“Do We Have To?” by Denise Robitaille ( InsideStandards, http://qualitydigest.com/IQedit/QDarticle_text.lasso?articleid=12554) was an interesting and accurate evaluation of many quality management systems (QMS). I am currently working with a small machine shop in Blanchester, Ohio, that used a consultant who simply filled in a computer-generated quality manual. It is most certainly a disappointment that there are still those in the consulting business who care only about completing a portion of their responsibility. If the organization cannot see a productive value in their QMS, then someone lacked the ability or desire to instruct them properly.
--Mike Curee
I sympathize with clients who ask me this question. As a consultant I’ve taken many clients through registration, and I’ve had to deal with registrars’ interpretations of ISO 9001. Unfortunately, in past years, instead of adding value to the process, I’ve had to spend resources making sure that the auditor was happy. There’s a lot in the standard that is positive in providing organizations with templates of structure and discipline in achieving consistency, efficiency, and customer focus. However, there is also a lot of interpretation of the standard that lends itself to focus on insignificant detail while allowing significant opportunities to continue unaddressed because they are not on the auditor’s radar.
Recent changes in the approach of auditors are very positive. I particularly like the “readiness review” required by the ISO/TS 16949 standard. Here the focus is on the customer issues and not whether the training form is properly filled in.
--Willliam Pastor
Reducing cycle time is a business objective. Measuring whether you have met the target is a management objective. Yes, somewhere in ISO 9001 it says that you should be setting objectives and meeting them, but it couches it all in terms of quality objectives, not business objectives. It words it in terms of producing this report and that record, and it audits evidence, not results. So perhaps the question should not be, “Why do companies try to avoid meeting requirements of the quality standard?” but “Why is the standard couched in such a way that companies see it as divorced from their business objectives, and thus see the cost and not the benefit?”
--Marc Gerritt
Regarding the article “Six Sigma Lessons from Deming, Part 1” (Anthony Burns, InsideSixSigma, http://qualitydigest.com/IQedit/QDarticle_text.lasso?articleid=12541), I have noticed a general decline in customer service since customer value is no longer a key component of the QMS when using Six Sigma. Deming brought the human element to quality and specifically focused on the customer and processes.

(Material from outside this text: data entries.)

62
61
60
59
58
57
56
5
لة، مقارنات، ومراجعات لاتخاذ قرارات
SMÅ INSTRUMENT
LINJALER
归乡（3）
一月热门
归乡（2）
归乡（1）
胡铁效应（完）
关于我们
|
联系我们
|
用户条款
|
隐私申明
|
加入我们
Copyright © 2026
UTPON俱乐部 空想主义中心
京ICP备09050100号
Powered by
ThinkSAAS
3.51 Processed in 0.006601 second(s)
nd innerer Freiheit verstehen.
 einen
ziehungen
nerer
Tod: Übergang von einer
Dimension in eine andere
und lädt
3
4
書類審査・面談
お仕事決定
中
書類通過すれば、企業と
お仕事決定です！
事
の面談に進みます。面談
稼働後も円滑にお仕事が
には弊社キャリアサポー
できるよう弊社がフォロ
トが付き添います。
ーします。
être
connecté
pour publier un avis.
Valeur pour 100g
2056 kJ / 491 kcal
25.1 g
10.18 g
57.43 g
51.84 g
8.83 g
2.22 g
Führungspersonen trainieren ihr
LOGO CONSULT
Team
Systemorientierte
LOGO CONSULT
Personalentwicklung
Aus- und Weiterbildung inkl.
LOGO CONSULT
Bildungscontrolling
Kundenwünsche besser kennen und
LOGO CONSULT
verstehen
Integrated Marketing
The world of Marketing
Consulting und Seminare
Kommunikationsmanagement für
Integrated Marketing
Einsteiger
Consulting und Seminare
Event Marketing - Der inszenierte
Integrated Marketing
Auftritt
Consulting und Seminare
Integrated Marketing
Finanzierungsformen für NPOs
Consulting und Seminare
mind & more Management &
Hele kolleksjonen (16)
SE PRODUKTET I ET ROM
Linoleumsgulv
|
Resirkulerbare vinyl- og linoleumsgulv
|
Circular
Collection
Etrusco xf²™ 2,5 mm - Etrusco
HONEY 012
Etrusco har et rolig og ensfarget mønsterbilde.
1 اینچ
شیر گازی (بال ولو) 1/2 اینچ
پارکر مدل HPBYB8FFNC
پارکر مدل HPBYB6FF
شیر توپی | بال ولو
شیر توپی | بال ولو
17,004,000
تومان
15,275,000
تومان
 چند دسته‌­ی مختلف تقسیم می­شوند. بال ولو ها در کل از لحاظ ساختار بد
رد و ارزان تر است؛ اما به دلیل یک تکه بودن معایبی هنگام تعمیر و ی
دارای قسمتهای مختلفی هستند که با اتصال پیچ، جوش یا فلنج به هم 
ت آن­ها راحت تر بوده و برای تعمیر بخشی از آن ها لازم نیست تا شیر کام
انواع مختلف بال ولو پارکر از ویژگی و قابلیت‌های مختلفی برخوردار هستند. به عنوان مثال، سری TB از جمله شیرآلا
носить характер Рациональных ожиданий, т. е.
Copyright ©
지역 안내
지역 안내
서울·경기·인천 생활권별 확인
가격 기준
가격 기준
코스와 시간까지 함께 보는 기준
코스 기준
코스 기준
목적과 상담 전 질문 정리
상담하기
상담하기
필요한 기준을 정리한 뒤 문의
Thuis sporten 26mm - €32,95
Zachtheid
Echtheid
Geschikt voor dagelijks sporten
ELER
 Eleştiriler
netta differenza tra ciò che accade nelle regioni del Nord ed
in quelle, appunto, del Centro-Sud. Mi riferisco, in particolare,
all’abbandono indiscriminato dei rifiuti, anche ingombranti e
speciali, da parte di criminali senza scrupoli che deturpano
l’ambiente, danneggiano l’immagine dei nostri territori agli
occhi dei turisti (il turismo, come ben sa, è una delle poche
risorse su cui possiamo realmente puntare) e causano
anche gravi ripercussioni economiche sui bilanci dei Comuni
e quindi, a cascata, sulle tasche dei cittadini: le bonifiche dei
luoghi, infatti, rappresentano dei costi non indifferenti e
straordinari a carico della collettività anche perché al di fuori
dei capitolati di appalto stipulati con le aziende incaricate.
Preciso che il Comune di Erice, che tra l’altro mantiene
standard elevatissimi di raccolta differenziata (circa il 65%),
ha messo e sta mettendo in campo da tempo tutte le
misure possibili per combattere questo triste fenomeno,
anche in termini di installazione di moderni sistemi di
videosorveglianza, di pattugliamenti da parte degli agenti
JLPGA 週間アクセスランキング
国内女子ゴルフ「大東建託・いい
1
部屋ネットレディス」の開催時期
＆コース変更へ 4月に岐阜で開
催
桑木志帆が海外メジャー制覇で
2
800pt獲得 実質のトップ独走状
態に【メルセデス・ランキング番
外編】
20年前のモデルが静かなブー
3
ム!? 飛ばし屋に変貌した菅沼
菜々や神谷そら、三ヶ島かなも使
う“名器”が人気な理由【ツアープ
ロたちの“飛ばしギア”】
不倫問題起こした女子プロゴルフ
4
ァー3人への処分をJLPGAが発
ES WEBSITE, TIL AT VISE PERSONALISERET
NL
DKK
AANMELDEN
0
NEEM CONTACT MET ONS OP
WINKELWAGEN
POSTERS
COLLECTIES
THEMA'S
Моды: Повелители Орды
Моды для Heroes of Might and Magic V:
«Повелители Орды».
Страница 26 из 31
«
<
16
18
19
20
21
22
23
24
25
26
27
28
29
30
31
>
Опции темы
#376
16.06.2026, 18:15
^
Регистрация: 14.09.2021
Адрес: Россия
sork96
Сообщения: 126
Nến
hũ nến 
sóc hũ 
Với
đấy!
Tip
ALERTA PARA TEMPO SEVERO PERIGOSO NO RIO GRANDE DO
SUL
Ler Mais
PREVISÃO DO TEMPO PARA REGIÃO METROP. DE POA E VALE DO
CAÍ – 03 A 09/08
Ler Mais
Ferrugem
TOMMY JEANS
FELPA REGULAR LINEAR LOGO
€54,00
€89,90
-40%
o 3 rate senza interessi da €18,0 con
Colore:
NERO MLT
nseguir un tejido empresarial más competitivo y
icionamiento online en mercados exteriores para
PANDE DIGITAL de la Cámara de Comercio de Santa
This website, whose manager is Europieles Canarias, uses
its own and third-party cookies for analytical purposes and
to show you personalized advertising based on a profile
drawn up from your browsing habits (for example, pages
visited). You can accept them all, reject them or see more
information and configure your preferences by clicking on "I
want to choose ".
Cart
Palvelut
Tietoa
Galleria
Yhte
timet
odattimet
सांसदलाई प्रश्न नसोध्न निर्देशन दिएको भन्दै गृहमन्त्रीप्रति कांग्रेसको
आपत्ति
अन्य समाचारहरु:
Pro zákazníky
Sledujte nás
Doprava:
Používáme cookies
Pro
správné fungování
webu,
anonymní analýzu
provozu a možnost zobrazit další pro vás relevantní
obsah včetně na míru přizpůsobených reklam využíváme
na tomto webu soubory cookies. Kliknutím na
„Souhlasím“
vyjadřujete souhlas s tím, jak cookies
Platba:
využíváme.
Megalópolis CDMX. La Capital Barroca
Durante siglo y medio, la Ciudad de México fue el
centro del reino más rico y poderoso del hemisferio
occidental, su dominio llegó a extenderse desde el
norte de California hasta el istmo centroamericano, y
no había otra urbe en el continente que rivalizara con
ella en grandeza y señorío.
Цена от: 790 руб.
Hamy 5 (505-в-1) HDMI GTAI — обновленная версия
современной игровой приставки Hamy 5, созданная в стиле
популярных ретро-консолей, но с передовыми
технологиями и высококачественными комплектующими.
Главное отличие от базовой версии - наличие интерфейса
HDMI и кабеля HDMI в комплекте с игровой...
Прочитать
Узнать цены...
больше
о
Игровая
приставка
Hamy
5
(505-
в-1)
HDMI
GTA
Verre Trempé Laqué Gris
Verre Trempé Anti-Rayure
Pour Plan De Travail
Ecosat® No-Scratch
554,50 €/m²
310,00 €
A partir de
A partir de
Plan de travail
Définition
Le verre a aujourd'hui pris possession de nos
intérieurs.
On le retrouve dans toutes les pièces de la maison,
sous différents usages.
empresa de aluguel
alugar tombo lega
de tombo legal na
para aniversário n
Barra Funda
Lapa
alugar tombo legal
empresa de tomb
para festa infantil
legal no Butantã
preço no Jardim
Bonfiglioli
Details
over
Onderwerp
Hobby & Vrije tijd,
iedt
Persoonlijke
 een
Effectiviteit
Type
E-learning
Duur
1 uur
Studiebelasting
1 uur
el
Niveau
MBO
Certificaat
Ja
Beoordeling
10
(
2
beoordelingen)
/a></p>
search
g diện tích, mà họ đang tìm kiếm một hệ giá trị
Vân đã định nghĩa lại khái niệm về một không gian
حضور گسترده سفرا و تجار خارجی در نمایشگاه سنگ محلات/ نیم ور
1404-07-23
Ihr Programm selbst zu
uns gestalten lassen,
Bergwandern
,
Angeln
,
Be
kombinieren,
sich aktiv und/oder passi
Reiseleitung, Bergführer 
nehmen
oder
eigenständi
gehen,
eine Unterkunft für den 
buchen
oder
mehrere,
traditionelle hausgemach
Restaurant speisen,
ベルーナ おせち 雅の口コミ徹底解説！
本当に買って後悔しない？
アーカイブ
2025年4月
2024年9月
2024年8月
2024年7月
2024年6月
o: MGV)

A stronger and more robust QMS offers a balance between requirements, tool sets, and assessments. An ideal QMS would use ISO 9001 for business requirements, Six Sigma or lean as the tool set to accomplish the quality goals, and the Baldrige award as the assessment tool to determine the adequacy of the QMS. The larger companies specified in this article would benefit from this overall approach.
--Ken Chapman
I never understood how the proponents of Six Sigma could consider the 1.5 sigma mean shift as an unavoidable product of the process. In reality, if a process is drifting that much, it is probably due to a special cause that should be investigated. Control charting will clearly identify when this has happened.
--Mitch Komarmy
I think that the author is off base on the source of “sigma” (3.4 defects per million opportunities) found in Six Sigma. He should look to Deming’s boss at Bell Labs (Walter A. Shewhart) as the definitive source of the math. To see where Six Sigma limits came from, read Shewart’s 1931 book, Economic Control of Quality of Manufactured Product. This is the definitive text that is the source of Deming’s trending/SPC work, TQM, and Six Sigma. The basis for the control strategy is described in the book in very dense mathematical terms.
To make the story very simple, the strategy is to stop overcontrol of processes by only making adjustments when a significant change has occurred.
For a more modern description of the source of the math behind Six Sigma, try the works of Donald Wheeler. Wheeler was a protégé of Deming and he writes quite clearly about the basis for the numbers behind statistical process control and Six Sigma.
--Mark Paradies
In “Quality Conversation with Dr. Tomas Gonzalez” (“News Digest,” February 2008), Dr. Gonzales has underplayed his achievements related to the Six Sigma initiatives undertaken at his hospital. Though medical methodology uses something akin to Six Sigma in diagnosing and managing the patients, Six Sigma initiatives in a hospital environment generally take a longer time to get the doctors or clinicians on board. If you can enthuse them to the point that Dr. Gonzalez has done, that by itself is a great achievement and also half the battle won.
--Dr. Harish Nadkarni
What [is the health care system] doing to improve the health care of anyone before patients are admitted to the hospital? Having been a patient in a “quality” health care system, I can tell you first hand that the No. 1 problem in health care is the inability of staff at any level--physician, nurse, medical assistant, etc.--to listen to the patient first. How is Six Sigma going to improve the listening skills of those providing care?